A common prejudice defenders of the genre often face is the misconception that what is playing out on screen is not, in fact, “real”. However if we take a walk down the road of reality television past very real situations have been caught on camera. In 2015, that same Teresa Guidice and that same husband of hers, Joe Guidice, were sentenced to years in prison each for tax evasion. The Bravo reality television network rewarded the couple’s good work with a spin off show about how the parents coped in prison. They served their sentences one after the other as the care of their children was taken into consideration in their sentencing. How is this not real? What were the couple trying to hide here? Equally, in the last season of Below Deck Australia, a female stew, Margot Sisson (basically a housekeeper for a mega-yacht) was saved from being sexually assaulted by a deckhand (exactly what it sounds like, someone who lends a hand on the outside bits of the boat), Luke Johnson, while unconscious as the producers of the show stepped in when Johnson tried to get into her bed naked. However painful and triggering that episode might have been to watch, there was also an empowering element to it.
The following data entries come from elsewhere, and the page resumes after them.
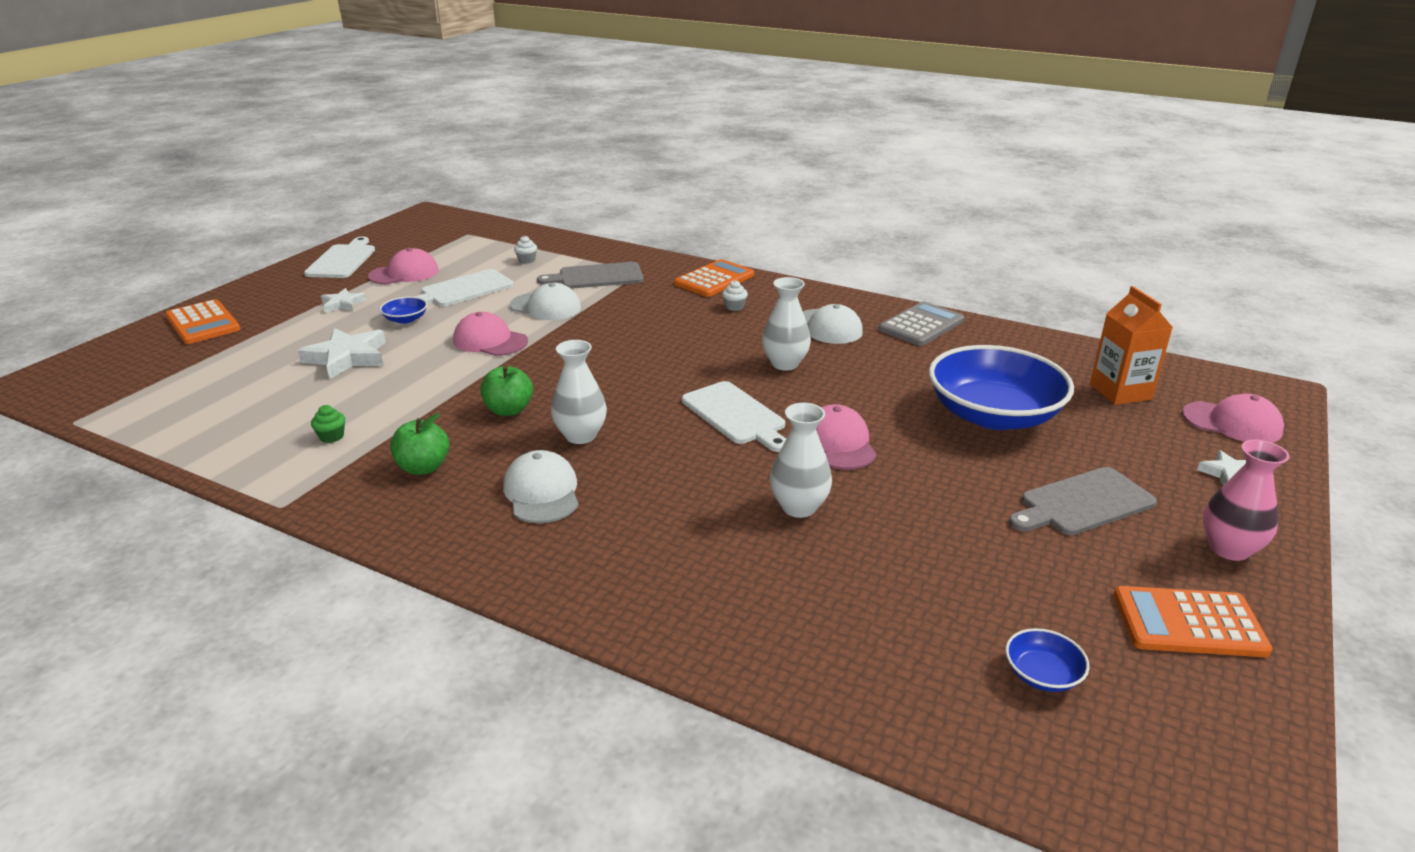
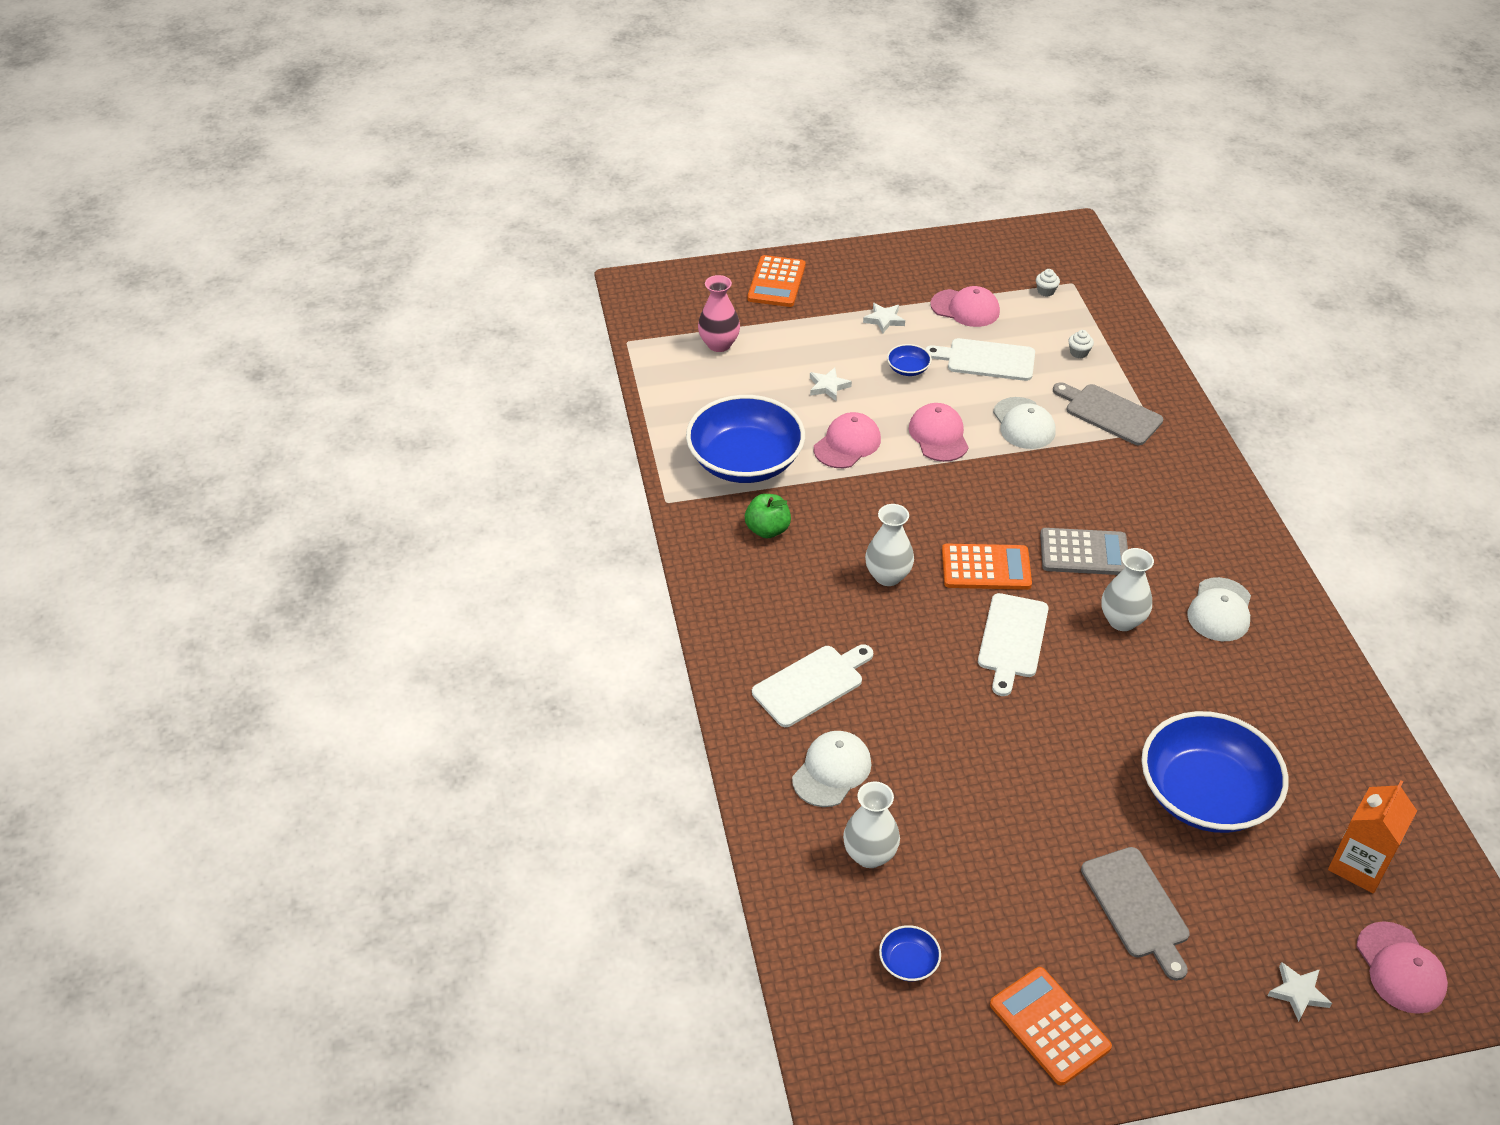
camera: 50 degrees right, 15 degrees up
white star [298,328,386,379] -> white star [810,368,852,401], size x0.57
white cutting board [304,236,375,278] -> white cutting board moved to [752,644,873,727]
green cupcake [311,405,345,443] -> blue bowl [686,395,805,483]
green apple [480,366,533,416] -> none
white cap [503,450,579,523] -> white cap moved to [792,731,871,807]
orange calculator [674,259,754,297] -> orange calculator moved to [942,544,1032,590]
white cupcake [722,280,748,311] -> white cupcake moved to [1036,269,1060,297]
white vase [770,403,832,518] -> white vase moved to [843,781,900,868]
pink cap [816,404,877,470] -> pink cap moved to [814,412,881,468]
grey calculator [879,301,964,346] -> grey calculator moved to [1040,528,1128,575]
grey cutting board [1009,467,1157,535] -> grey cutting board turned 135 degrees counterclockwise [1081,847,1190,981]
pink vase [1203,440,1289,561] -> pink vase moved to [698,275,740,352]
Seeing a woman be believed for something that is so routinely doubted by men and actually having consequences for the man in question as Johnson immediately lost his job and was escorted off the ship by the Michelangelo-statue-like-hunk-of-a-captain Jason Chambers (absolutely yummy as my mother would purr) is a reality most women are glad at least exists somewhere. 

 

Although initially unorthodox, reality television has acted as a transgressive means through which women can match, and even surpass, the achievement of male counterparts. Nene Leakes, of Real Housewives of Atlanta fame, reportedly made $2.85 million per season at her peak. Other stars from the Real Housewives franchise have raked in similar cheques. Of course salary should not be the only measure of success, but it is gratifying to see women’s contributions to media be rewarded in the same way men have been for years. While shows like Selling Sunset have documented the lives of the fortunate few, a demographic we have all heard enough from, others like Big Brother and Geordie Shore have centred on the everyman and the everyday. Perhaps, HBO would do well to take a leaf from Bravo’s book. An extended and uncensored Vanderpump Rules reunion or another offensive Sam Levinson creation, we know what we would rather watch into the early hours of the morning.